I long for that day, when I meet the one who is my Shepherd and my Lamb. He will show his wounds in hands and feet, and I will show my own heart-scars. The continuing bitterness - the tears - will disappear forever, but we will carry forever the scars, He and I. They will be no longer marks of our shame, but marks of our love. We will wear them gladly, proudly.

O Shepherd! Teach me to bend before you. Remind me that you are the slain Lamb. Remind me how precious is the hurt I receive in loving you. Let me not run from my wounding. Let me hold your hand with a tighter grasp and love you more steadfastly.

Friday, 22 June 2012

Walk Beside Me

So then, those who suffer according to God's will should commit themselves to their faithful Creator and continue to do good. (1Peter 4:19)

I want to! Really, I do, but sometimes it is so hard to know what is good. We talk a lot about "following" God. As if he's up ahead, and we can just put our feet in his steps and go along. But he means for us to put our hand in his and walk along beside...knowing where and how to go because we share his Spirit. This is a lot easier than following. It's easier because he gives us his understanding and his strength. But it's harder, too...because it means making room in our minds, hearts, lives, for his thoughts and his way and him. It means knowing him, not just his words. Sometimes it is simpler to mechanically place our feet in his steps.

There are so many things these days that I can't understand...and so many times I just wish it was clear what I should do and how I should go. I feel like I can't even trust my own thinking. And maybe part of the problem is that God doesn't mean for me to have a simple way of figuring out what is the right thing and then doing it. Maybe he wants me to just go along with him, step by step, not even knowing what the steps are, but trusting, and learning, and eventually understanding on a deeper level what is his way.

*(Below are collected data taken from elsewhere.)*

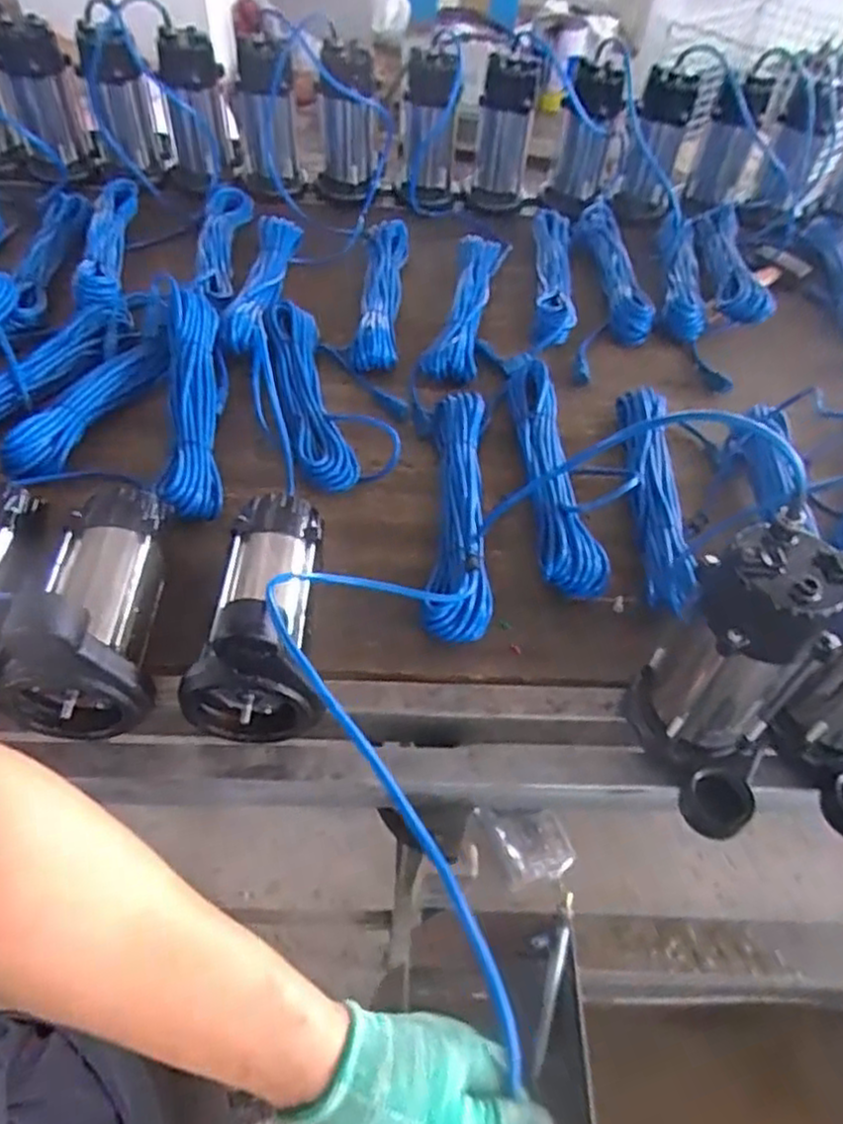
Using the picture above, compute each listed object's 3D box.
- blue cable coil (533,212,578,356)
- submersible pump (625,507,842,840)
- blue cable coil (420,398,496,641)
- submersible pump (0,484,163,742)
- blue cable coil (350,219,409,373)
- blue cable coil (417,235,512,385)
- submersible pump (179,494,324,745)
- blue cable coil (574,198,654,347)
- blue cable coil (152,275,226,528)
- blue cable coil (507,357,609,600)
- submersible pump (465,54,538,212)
[{"bbox_3d":[0.208,-0.456,1.135,0.063,0.045,0.388,7,51,1],"label":"blue cable coil"},{"bbox_3d":[0.258,0.104,0.567,0.092,0.231,0.157,-6,52,-9],"label":"submersible pump"},{"bbox_3d":[0.045,-0.065,0.812,0.071,0.053,0.343,5,51,-1],"label":"blue cable coil"},{"bbox_3d":[-0.304,0.025,0.646,0.109,0.163,0.220,-4,52,-8],"label":"submersible pump"},{"bbox_3d":[-0.060,-0.398,1.057,0.062,0.066,0.330,4,51,-2],"label":"blue cable coil"},{"bbox_3d":[0.069,-0.392,1.070,0.074,0.053,0.345,12,51,5],"label":"blue cable coil"},{"bbox_3d":[-0.154,0.027,0.657,0.116,0.164,0.223,-1,51,-6],"label":"submersible pump"},{"bbox_3d":[0.308,-0.485,1.159,0.070,0.050,0.358,-1,51,-5],"label":"blue cable coil"},{"bbox_3d":[-0.279,-0.203,0.858,0.074,0.093,0.356,-7,52,-10],"label":"blue cable coil"},{"bbox_3d":[0.156,-0.114,0.849,0.084,0.058,0.352,2,51,-3],"label":"blue cable coil"},{"bbox_3d":[0.132,-0.704,1.185,0.100,0.219,0.076,8,51,2],"label":"submersible pump"}]

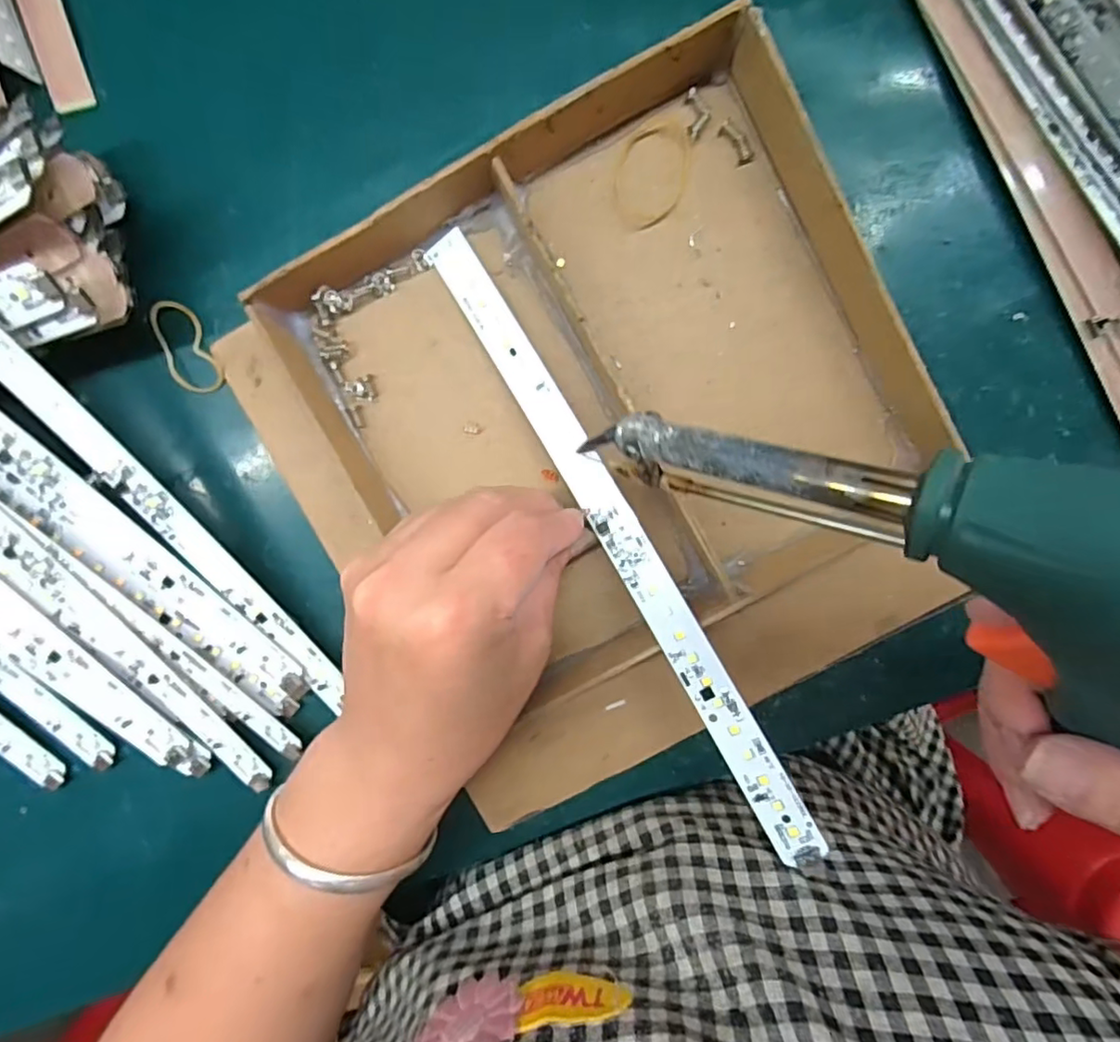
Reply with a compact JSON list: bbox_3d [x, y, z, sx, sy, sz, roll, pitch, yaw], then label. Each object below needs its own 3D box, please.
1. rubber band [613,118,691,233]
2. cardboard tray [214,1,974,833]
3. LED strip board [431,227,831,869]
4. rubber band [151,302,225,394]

Faithful Creator. Father. Friend. Here I am, hurt hurt hurt. And confused. And so awfully, shamefully weak. I need your help. I have reached the limit of my understanding. I don't know anything anymore. Except you. You are Good. You are beautiful. You know me and love me, weakness and weirdness and all. You always forgive me.

I am sorry for being satisfied with just following when you have called me to walk with you. Hold my hand tight and draw me along with you. Let me go beside you, even though I don't know the way. Shine your light into my heart, and deal with my selfishness and my weakness. Fill in all my holes with your love. Make me more than I am.


“If you agree with God’s purpose, He will bring not only your conscious life, but all the deeper regions of your life which you cannot get at, into harmony.”
- Oswald Chambers

There are so many places in my own heart I can't get at...can't nudge, can't shift, can't tweak, can't change. Can't even see what's right and what's wrong. Father, I agree with your purpose. I will go along with you. Bring me into harmony with you.